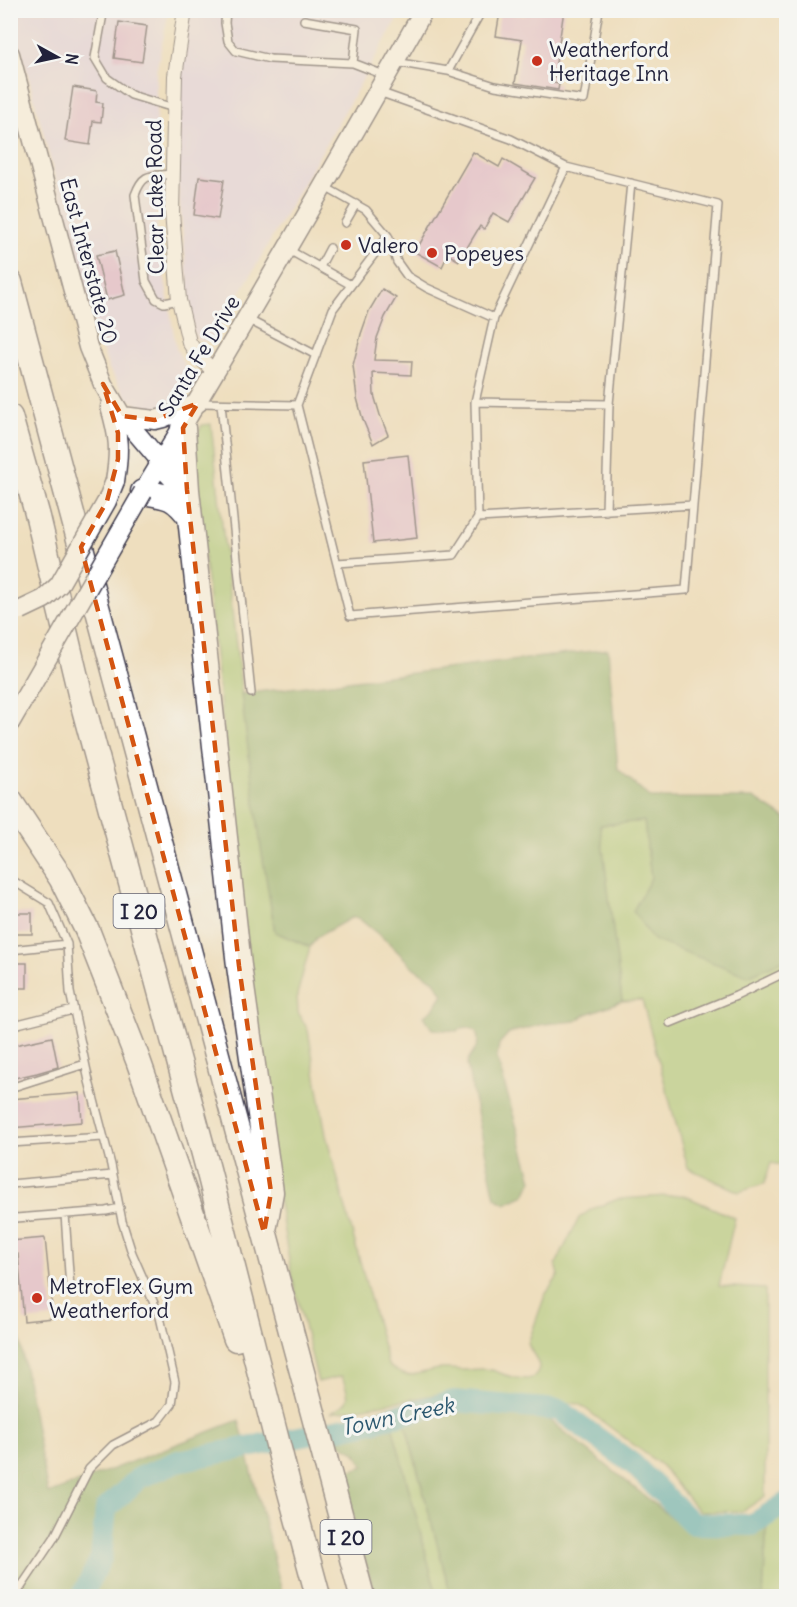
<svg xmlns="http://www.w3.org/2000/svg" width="797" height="1607" font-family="Delius,sans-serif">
  <rect width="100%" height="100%" fill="#f6f6f2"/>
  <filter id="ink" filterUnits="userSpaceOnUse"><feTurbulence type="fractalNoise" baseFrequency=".0167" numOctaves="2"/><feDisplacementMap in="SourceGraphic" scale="12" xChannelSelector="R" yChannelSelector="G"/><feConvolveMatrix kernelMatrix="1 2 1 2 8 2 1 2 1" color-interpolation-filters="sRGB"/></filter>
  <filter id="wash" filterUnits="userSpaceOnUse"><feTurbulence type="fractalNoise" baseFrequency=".008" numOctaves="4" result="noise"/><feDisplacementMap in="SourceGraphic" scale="24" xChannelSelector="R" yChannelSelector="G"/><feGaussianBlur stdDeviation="1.35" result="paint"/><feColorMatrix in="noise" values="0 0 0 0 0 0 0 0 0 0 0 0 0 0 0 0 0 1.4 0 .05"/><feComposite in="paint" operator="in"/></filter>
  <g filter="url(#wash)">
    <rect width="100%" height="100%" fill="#eedebe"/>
    <!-- built -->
    <path fill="#dfd4f5" d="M11,11H169L156,72L157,230L176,348L186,368L187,383L183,394L175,402L164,408L152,410L140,407L127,398L109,369L96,333Z
      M189,11H402L218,332L213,339L205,342L197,340L193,332L176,169L180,62Z"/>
    <!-- green -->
    <path fill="#9ec874" stroke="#607558" stroke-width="1.5" d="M211,424C230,594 248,764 275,932L310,947L297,995L298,1012L308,1030L326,1135L388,1365C410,1383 416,1372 440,1369C447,1368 455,1370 463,1370C473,1370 485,1367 495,1371C504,1375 527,1383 535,1376C546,1364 530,1354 528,1343L545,1295L559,1275L556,1264L579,1218L592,1209L618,1199L683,1195L735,1218L719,1286L765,1289V1496L743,1511L699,1512L662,1466L579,1404L457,1391L331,1413C353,1400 349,1398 342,1376L318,1382L292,1277L278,1198L247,950L194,462V440L202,425Z
      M644,821L651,878L634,911L783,959L786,887V1166L771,1163L764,1184L739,1192L688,1168L642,1000L622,1001L599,825Z
      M405,1422L451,1596H437L392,1425Z
      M786,1510V1566L785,1596H763L767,1522Z"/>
    <!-- forest -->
    <path fill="#7eac66" stroke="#506750" stroke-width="1.5" d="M608,649L618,769L651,798H754L786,819V887L784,960L748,976L653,940L633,911L651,878L644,821L600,825L622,1001L587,1014L576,1021L544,1024L509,1033L499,1044L497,1058L532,1180L525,1195L506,1204L495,1198L467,1065C468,1055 477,1051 478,1041C478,1038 477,1034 476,1031C468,1026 465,1026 457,1031L432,1029L424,1016L434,1008L443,994L434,981L414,968L389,943L358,918H351L317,937L310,947L275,932L261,848L241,694Z
      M10,1286L48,1494L239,1420L283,1596H11Z
      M455,1408L546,1417L691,1533L754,1532L767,1522L763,1596H451L405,1422Z
      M392,1425L437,1596H375L341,1474L364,1466L355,1452L335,1441Z"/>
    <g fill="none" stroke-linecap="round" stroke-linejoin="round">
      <!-- river -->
      <path stroke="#3ca9bc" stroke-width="22" d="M82,1596L101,1558L106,1509L139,1478L178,1461L360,1425L454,1401L559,1410L633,1464L693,1524L752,1525L786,1503"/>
    </g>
    <g id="blocks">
      <!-- building -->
      <path fill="#dbaddc" d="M526,10H564L553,83L559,84L558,90L515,83L522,40L496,36L500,12L525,16Z
        M119,22L147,26L142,62L114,58Z
        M73,87L97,91L96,102L103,103L101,122L93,121L90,145L65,141Z
        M473,152L499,167L503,159L535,178L509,222L493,213L484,229L480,226L459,261L448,254L442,267L415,252Z
        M199,177L224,180L218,219L194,215Z
        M115,251L125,295L107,300L96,255Z
        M382,289L396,298L385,317L377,338L374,360L412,361L411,375L373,373L374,395L380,415L388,435L373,444L363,420L357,398L353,365L361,334L369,311Z
        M408,455L417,538L373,543L364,460Z
        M10,913H32V934H10Z
        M10,963H27V988H10Z
        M52,1037L58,1067L37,1073L10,1079V1046Z
        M80,1093L82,1122L10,1128V1099Z
        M45,1238L53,1318L24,1321L18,1254L10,1255V1241Z"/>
    </g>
  </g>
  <g filter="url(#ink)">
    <use href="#blocks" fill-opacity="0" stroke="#413e4f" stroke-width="1.5"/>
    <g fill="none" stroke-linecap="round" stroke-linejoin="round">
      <!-- lane casing -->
      <g stroke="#413e4f" stroke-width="10">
        <path id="lane" d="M107,10L103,14L95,58L107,78L131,95L174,108
          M226,10L225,23L228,41L236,51L270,59L353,63L384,75
          M304,20L357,29L353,63
          M395,62L448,71L482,10
          M448,71L495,86L584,100L599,10
          M566,167L494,318L475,402L478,518L693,505
          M173,174C151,176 143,172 135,195L146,281L156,299L164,303L179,300
          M325,187L366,210L388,236L397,262L407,276L427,288L494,318
          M345,223L356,204
          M287,249L351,285
          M320,267L330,248
          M247,319L316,355
          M475,402L609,404L631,183
          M200,403L297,405L350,616L686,590L718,205L566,167L511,139L379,92
          M221,404L251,693
          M297,405L333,309L388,236
          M606,511L609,404
          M337,563L454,555L478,518
          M10,879L49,903L67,944
          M10,950L67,944L70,992L89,1081L111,1165L122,1221L132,1253L160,1317L175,1382L172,1404L159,1421L113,1445L89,1469L54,1538L15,1596
          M670,1023L736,996L786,972
          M10,1026L73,1010
          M10,1088L85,1064
          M10,1143L103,1137
          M10,1184L113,1175
          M65,1214L70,1288
          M10,1215L16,1218L106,1211L120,1208"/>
      </g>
      <!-- street casing -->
      <g stroke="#413e4f" stroke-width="16">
        <path id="street" d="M185,10L175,76L172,212L179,300L189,342L196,353L215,373"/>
      </g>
      <!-- secondary casing -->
      <g stroke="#413e4f" stroke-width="21">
        <path id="secondary" d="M10,54L88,347L103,384L122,416L161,462
          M110,407C119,437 120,450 115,481
          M122,416L155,420L163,418L198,403
          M143,492C239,333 332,172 424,10
          M10,723L32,685"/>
      </g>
      <!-- highway casing -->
      <g stroke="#413e4f" stroke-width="27">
        <path id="highway" d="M10,282L362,1596
          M10,417L38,517L80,694L208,1169L290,1492L318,1596
          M183,428L187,490L239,966L271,1192L265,1225
          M161,462L187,490
          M143,492C168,496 174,496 190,517
          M10,801L61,878L87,930L138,1060L236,1339"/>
      </g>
      <!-- lane -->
      <use href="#lane" stroke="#fff" stroke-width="7"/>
      <!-- street -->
      <use href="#street" stroke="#fff" stroke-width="14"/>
      <!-- secondary -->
      <use href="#secondary" stroke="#fff" stroke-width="18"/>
      <!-- highway -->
      <use href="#highway" stroke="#fff" stroke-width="24"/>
      <!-- secondary-bridge casing -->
      <g stroke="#413e4f" stroke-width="21" stroke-linecap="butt">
        <path id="secondary-bridge" d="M21,610L44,599L59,585L107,501L115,481
          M32,685L143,492"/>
      </g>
      <!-- secondary-bridge -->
      <use href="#secondary-bridge" stroke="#fff" stroke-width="18"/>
    </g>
  </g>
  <!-- marked area -->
  <path d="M0 0H797V1607H0ZM103,384L122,416L155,420L198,403L183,428L187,490L239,966L271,1192L264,1233L81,547L107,501L118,459V433Z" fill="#eedebe" fill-opacity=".55" fill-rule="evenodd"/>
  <path fill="none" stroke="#d45411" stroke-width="4.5" stroke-dasharray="12 8" stroke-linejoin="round" d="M103,384L122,416L155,420L198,403L183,428L187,490L239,966L271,1192L264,1233L81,547L107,501L118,459V433Z"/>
  <!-- markers -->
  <g fill="#c8321e" stroke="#f6f6f2" stroke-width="2">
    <circle cx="537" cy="61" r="6"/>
    <circle cx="346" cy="245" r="6"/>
    <circle cx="432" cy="253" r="6"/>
    <circle cx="37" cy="1298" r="6"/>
  </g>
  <g text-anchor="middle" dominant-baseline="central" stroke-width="6" stroke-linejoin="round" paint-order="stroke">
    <!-- shield labels -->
    <g fill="#f6f6f2" stroke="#626272" stroke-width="1.5">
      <rect x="113.5" y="894" width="51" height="34" rx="4.5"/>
      <rect x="320.5" y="1520" width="51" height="34" rx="4.5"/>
    </g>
    <g font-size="20" font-weight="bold" fill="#22223b">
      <text x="139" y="911">I 20</text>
      <text x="346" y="1537">I 20</text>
    </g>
    <!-- poi labels -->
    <g font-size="21" fill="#22223b" stroke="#f6f6f2" text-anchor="start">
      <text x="549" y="49">Weatherford<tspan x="549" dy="24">Heritage Inn</tspan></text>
      <text x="358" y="245">Valero</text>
      <text x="444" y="253">Popeyes</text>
      <text x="49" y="1286">MetroFlex Gym<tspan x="49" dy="24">Weatherford</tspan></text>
    </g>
    <!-- street labels -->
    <g font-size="21" fill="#22223b" stroke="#f6f6f2">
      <text transform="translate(155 197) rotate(-91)">Clear Lake Road</text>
      <text transform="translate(89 261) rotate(75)">East Interstate 20</text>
      <text transform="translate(199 356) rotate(-59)">Santa Fe Drive</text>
    </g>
    <!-- water labels -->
    <g font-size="22" font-style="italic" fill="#2c586f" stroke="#f6f6f2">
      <text transform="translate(397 1416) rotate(-12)">Town Creek</text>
    </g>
  </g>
  <!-- margin -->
  <rect width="797" height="1607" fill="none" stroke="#f6f6f2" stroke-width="36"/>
  <!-- north arrow -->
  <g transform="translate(57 57) rotate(98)" stroke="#f6f6f2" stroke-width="4.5" paint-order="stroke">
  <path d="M0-4.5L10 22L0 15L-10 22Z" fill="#22223b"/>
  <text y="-9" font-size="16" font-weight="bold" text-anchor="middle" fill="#22223b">N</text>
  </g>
</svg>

□ □ □ □

● Exercise instructions
Look over the listing above. Pick out and copy every line that includes "wash".

● Expected answer
  <filter id="wash" filterUnits="userSpaceOnUse"><feTurbulence type="fractalNoise" baseFrequency=".008" numOctaves="4" result="noise"/><feDisplacementMap in="SourceGraphic" scale="24" xChannelSelector="R" yChannelSelector="G"/><feGaussianBlur stdDeviation="1.35" result="paint"/><feColorMatrix in="noise" values="0 0 0 0 0 0 0 0 0 0 0 0 0 0 0 0 0 1.4 0 .05"/><feComposite in="paint" operator="in"/></filter>
  <g filter="url(#wash)">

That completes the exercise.